INFORMATION PROVIDED:
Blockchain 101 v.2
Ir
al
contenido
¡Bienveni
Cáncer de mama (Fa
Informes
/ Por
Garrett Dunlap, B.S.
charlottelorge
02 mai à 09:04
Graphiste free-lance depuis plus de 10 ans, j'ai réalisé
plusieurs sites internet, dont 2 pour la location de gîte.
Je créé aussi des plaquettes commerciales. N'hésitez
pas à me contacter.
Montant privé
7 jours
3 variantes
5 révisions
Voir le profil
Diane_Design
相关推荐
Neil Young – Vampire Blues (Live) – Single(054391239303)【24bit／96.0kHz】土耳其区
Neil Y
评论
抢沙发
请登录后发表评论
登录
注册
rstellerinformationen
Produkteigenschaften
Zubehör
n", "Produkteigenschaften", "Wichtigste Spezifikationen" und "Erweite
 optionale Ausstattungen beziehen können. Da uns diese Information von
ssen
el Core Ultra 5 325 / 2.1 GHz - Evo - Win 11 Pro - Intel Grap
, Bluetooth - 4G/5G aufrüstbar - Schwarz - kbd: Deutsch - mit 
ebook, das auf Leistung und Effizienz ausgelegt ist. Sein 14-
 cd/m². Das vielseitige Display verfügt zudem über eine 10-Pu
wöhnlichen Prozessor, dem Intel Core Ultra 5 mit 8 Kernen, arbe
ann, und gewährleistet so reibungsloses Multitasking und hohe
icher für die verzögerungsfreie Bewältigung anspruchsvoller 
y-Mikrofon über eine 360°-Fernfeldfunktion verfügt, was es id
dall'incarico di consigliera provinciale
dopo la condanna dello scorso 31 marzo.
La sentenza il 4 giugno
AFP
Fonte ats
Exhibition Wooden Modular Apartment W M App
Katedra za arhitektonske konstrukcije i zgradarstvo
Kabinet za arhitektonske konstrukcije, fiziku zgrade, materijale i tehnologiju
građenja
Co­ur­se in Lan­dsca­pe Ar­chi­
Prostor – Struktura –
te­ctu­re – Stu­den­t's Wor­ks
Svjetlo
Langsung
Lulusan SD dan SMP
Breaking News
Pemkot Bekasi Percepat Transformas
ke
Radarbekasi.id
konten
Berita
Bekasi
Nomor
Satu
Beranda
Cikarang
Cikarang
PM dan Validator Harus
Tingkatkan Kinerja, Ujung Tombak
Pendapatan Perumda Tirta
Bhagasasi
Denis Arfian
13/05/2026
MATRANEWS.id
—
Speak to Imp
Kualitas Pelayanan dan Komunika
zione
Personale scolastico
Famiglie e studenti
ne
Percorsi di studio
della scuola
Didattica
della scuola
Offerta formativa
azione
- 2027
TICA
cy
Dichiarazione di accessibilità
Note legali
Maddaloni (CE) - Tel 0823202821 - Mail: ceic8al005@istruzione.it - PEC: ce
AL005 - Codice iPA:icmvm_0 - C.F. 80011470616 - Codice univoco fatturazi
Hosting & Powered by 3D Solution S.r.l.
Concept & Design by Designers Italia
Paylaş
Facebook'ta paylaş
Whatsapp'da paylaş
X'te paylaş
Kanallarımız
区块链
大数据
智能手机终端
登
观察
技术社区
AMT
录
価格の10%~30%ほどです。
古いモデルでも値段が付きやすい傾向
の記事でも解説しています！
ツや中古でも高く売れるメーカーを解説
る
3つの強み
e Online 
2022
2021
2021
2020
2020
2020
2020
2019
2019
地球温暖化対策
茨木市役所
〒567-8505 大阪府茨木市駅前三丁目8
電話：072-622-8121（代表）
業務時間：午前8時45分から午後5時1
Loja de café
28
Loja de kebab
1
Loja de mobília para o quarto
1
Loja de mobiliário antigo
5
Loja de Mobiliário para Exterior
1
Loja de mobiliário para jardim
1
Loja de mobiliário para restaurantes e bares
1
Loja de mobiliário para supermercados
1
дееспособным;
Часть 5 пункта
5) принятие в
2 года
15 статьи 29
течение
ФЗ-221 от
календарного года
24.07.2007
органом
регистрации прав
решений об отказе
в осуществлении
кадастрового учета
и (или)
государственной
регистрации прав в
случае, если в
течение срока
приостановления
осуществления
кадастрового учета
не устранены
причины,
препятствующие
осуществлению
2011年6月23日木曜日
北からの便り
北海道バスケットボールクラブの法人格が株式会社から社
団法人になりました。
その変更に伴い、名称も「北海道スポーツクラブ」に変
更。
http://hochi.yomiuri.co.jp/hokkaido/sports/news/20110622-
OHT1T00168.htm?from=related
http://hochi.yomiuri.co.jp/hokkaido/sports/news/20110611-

ASSIGNMENT: Each entry above is to be returned exactly as given.

OUTPUT:
Blockchain 101 v.2
Ir
al
contenido
¡Bienveni
Cáncer de mama (Fa
Informes
/ Por
Garrett Dunlap, B.S.
charlottelorge
02 mai à 09:04
Graphiste free-lance depuis plus de 10 ans, j'ai réalisé
plusieurs sites internet, dont 2 pour la location de gîte.
Je créé aussi des plaquettes commerciales. N'hésitez
pas à me contacter.
Montant privé
7 jours
3 variantes
5 révisions
Voir le profil
Diane_Design
相关推荐
Neil Young – Vampire Blues (Live) – Single(054391239303)【24bit／96.0kHz】土耳其区
Neil Y
评论
抢沙发
请登录后发表评论
登录
注册
rstellerinformationen
Produkteigenschaften
Zubehör
n", "Produkteigenschaften", "Wichtigste Spezifikationen" und "Erweite
 optionale Ausstattungen beziehen können. Da uns diese Information von
ssen
el Core Ultra 5 325 / 2.1 GHz - Evo - Win 11 Pro - Intel Grap
, Bluetooth - 4G/5G aufrüstbar - Schwarz - kbd: Deutsch - mit 
ebook, das auf Leistung und Effizienz ausgelegt ist. Sein 14-
 cd/m². Das vielseitige Display verfügt zudem über eine 10-Pu
wöhnlichen Prozessor, dem Intel Core Ultra 5 mit 8 Kernen, arbe
ann, und gewährleistet so reibungsloses Multitasking und hohe
icher für die verzögerungsfreie Bewältigung anspruchsvoller 
y-Mikrofon über eine 360°-Fernfeldfunktion verfügt, was es id
dall'incarico di consigliera provinciale
dopo la condanna dello scorso 31 marzo.
La sentenza il 4 giugno
AFP
Fonte ats
Exhibition Wooden Modular Apartment W M App
Katedra za arhitektonske konstrukcije i zgradarstvo
Kabinet za arhitektonske konstrukcije, fiziku zgrade, materijale i tehnologiju
građenja
Co­ur­se in Lan­dsca­pe Ar­chi­
Prostor – Struktura –
te­ctu­re – Stu­den­t's Wor­ks
Svjetlo
Langsung
Lulusan SD dan SMP
Breaking News
Pemkot Bekasi Percepat Transformas
ke
Radarbekasi.id
konten
Berita
Bekasi
Nomor
Satu
Beranda
Cikarang
Cikarang
PM dan Validator Harus
Tingkatkan Kinerja, Ujung Tombak
Pendapatan Perumda Tirta
Bhagasasi
Denis Arfian
13/05/2026
MATRANEWS.id
—
Speak to Imp
Kualitas Pelayanan dan Komunika
zione
Personale scolastico
Famiglie e studenti
ne
Percorsi di studio
della scuola
Didattica
della scuola
Offerta formativa
azione
- 2027
TICA
cy
Dichiarazione di accessibilità
Note legali
Maddaloni (CE) - Tel 0823202821 - Mail: ceic8al005@istruzione.it - PEC: ce
AL005 - Codice iPA:icmvm_0 - C.F. 80011470616 - Codice univoco fatturazi
Hosting & Powered by 3D Solution S.r.l.
Concept & Design by Designers Italia
Paylaş
Facebook'ta paylaş
Whatsapp'da paylaş
X'te paylaş
Kanallarımız
区块链
大数据
智能手机终端
登
观察
技术社区
AMT
录
価格の10%~30%ほどです。
古いモデルでも値段が付きやすい傾向
の記事でも解説しています！
ツや中古でも高く売れるメーカーを解説
る
3つの強み
e Online 
2022
2021
2021
2020
2020
2020
2020
2019
2019
地球温暖化対策
茨木市役所
〒567-8505 大阪府茨木市駅前三丁目8
電話：072-622-8121（代表）
業務時間：午前8時45分から午後5時1
Loja de café
28
Loja de kebab
1
Loja de mobília para o quarto
1
Loja de mobiliário antigo
5
Loja de Mobiliário para Exterior
1
Loja de mobiliário para jardim
1
Loja de mobiliário para restaurantes e bares
1
Loja de mobiliário para supermercados
1
дееспособным;
Часть 5 пункта
5) принятие в
2 года
15 статьи 29
течение
ФЗ-221 от
календарного года
24.07.2007
органом
регистрации прав
решений об отказе
в осуществлении
кадастрового учета
и (или)
государственной
регистрации прав в
случае, если в
течение срока
приостановления
осуществления
кадастрового учета
не устранены
причины,
препятствующие
осуществлению
2011年6月23日木曜日
北からの便り
北海道バスケットボールクラブの法人格が株式会社から社
団法人になりました。
その変更に伴い、名称も「北海道スポーツクラブ」に変
更。
http://hochi.yomiuri.co.jp/hokkaido/sports/news/20110622-
OHT1T00168.htm?from=related
http://hochi.yomiuri.co.jp/hokkaido/sports/news/20110611-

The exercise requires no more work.